La Russie post-soviétique n'a jamais voulu cela, mais elle suit maintenant les traces révolutionnaires mondiales de son prédécesseur communiste, soulignant une tendance intrigante liée au rôle historique de cet État civilisationnel dans les relations internationales.

Le président Poutine a partagé mercredi son manifeste révolutionnaire mondial lors de son allocution devant la session plénière du forum des idées fortes pour une nouvelle ère. Le dirigeant russe a dénoncé l'injustice du milliard d'or, qui a jusqu'à présent dominé les relations internationales, mais a prédit avec confiance que leur hégémonie unipolaire diminuera irrévocablement une fois que l'opération militaire spéciale en cours de son pays en Ukraine commencera. Cet ordre mondial raciste et néocolonial, comme il l'appelait avec justesse, devient rapidement une relique du passé alors que des États véritablement souverains se dressent pour écraser le système supranational des élites occidentales qui contrôlent les autres pays par procuration.
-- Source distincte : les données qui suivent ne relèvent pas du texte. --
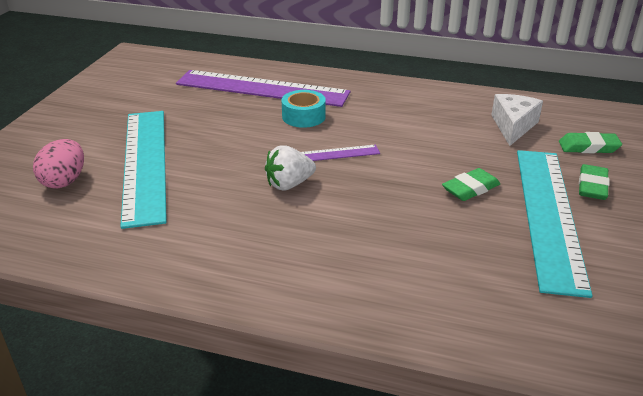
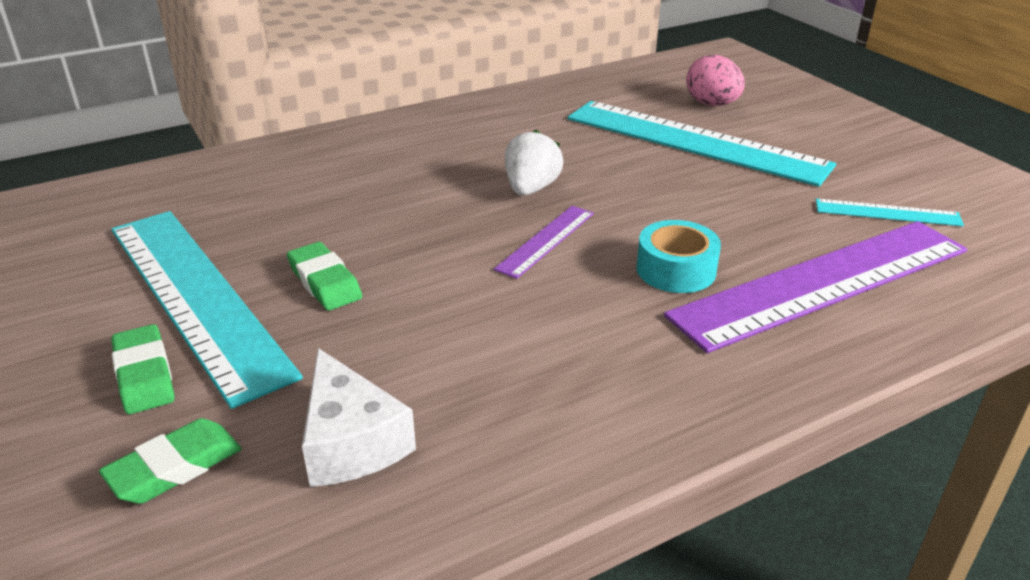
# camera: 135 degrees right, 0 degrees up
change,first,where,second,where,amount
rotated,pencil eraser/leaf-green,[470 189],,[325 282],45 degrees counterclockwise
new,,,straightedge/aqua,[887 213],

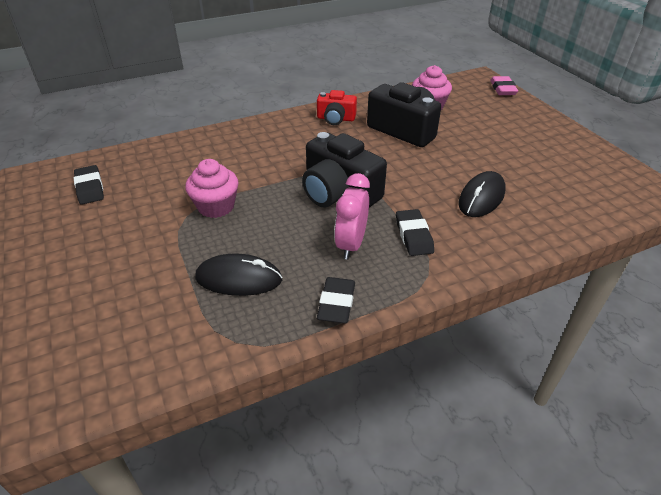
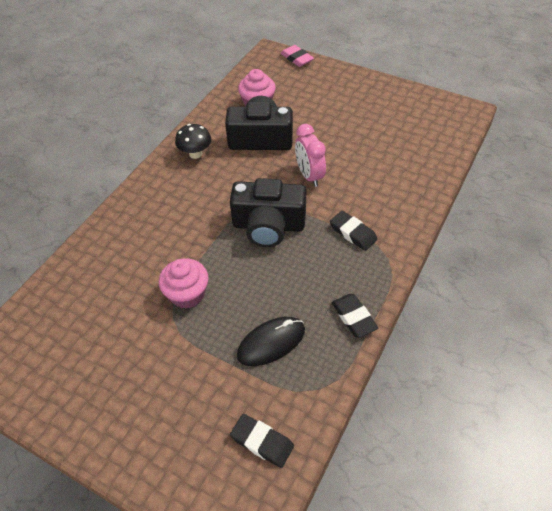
# camera: 35 degrees left, 10 degrees up
change,first,where,second,where,amount
swapped,camera/crimson,[336 119],toadstool/ebony,[195 154],
shifted,pencil eraser/ebony,[90 188],,[262 442],
gone,mouse/ebony,[481 197],,,
shifted,clock/pink,[351 244],,[309 176],

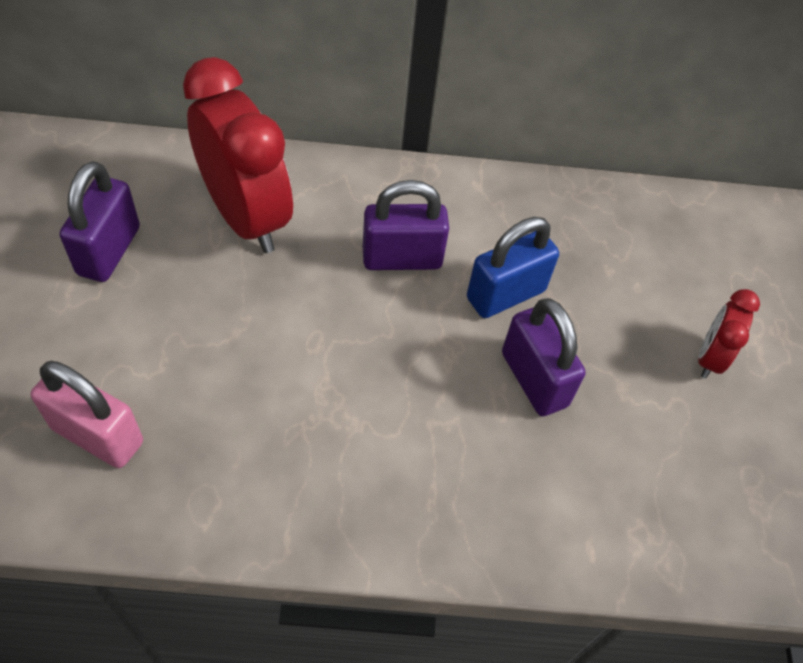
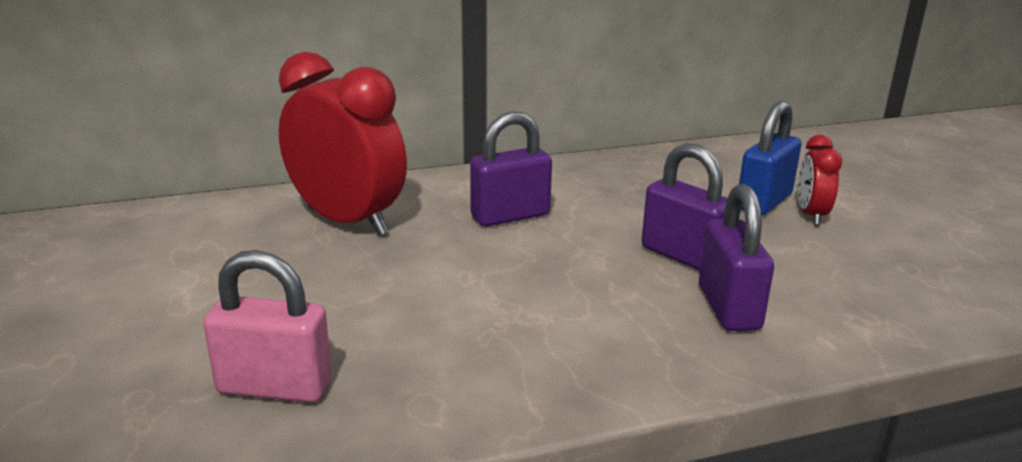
# camera: 15 degrees left, 30 degrees down
change,first,where,second,where,amount
shifted,lock/violet,[109 251],,[728 307],
shifted,lock/blue,[505 294],,[764 202],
Le résultat qui en ressort, selon le président Poutine, est que l'Afrique, l'Asie et surtout l'Inde ne sont plus pillées comme elles l'ont été pendant des siècles. Il a également réitéré la conclusion du ministre des Affaires étrangères Lavrov à la fin du mois dernier selon laquelle l'Occident a peur des pays comme le sien qui défendent leur souveraineté, car cela leur permettrait de protéger leurs modèles de développement nationaux, y compris dans les domaines socioculturel, économique et politique. Le dirigeant russe a terminé la partie pertinente de son discours en déclarant qu'"une société civile responsable, active, d'esprit et d'orientation nationale est sans aucun doute la composante la plus importante de la souveraineté", qui est le noble objectif auquel aspire son pays.

Tout cela est essentiel, car il reflète l'évolution de la grande stratégie de la Russie face aux conditions internationales radicalement modifiées créées par l'opération militaire spéciale en Ukraine qu'elle a été forcée d'entreprendre pour défendre l'intégrité de ses lignes de sécurité nationale. Le président Poutine, réalisant à quel point les actions de l'Occident dirigé par les États-Unis contre son pays ont été contre-productives pour ses propres intérêts objectifs, semble avoir décidé que le moment était venu de porter le coup mortel à l'élite supranationale afin de libérer enfin le reste du monde de leur joug.

La Chine avait jusqu'ici assumé ce rôle de manière informelle, bien qu'indirectement et par des moyens purement économiques dans le cadre de la série de mégaprojets mondiaux Belt & Road Initiative (BRI), mais maintenant la Russie va plus loin, après avoir été littéralement forcée de le faire, pour l'intégrité maintenir durablement ses lignes de sécurité nationale. Rien de moins qu'une véritable révolution dans les relations internationales par une véritable multipolarité suffira à sauvegarder ses intérêts objectifs. Alors que la Chine a progressivement poursuivi cet objectif à travers la BRI, qui lui a inévitablement imposé certaines limites, la Russie utilise une boîte à outils hybride qui comprend des moyens économiques, militaires et politiques.

La Russie post-soviétique n'a jamais voulu cela, mais elle suit maintenant les traces révolutionnaires mondiales de son prédécesseur communiste, soulignant une tendance intrigante liée au rôle historique de cet État civilisationnel dans les relations internationales. En raison de sa taille massive, de sa population cosmopolite (qui lui confère une créativité sans limites) et de sa défense acharnée de la souveraineté de l'État, la Russie a toujours été à l'avant-garde de l'élaboration des tendances mondiales, ce qui, dans la plupart des cas, l'a conduite à s'efforcer de réformer le système mondial pour le rendre plus égalitaire, plus juste et plus juste. Il en est ainsi dans le présent, lorsque la Russie est redevenue la principale force révolutionnaire du monde.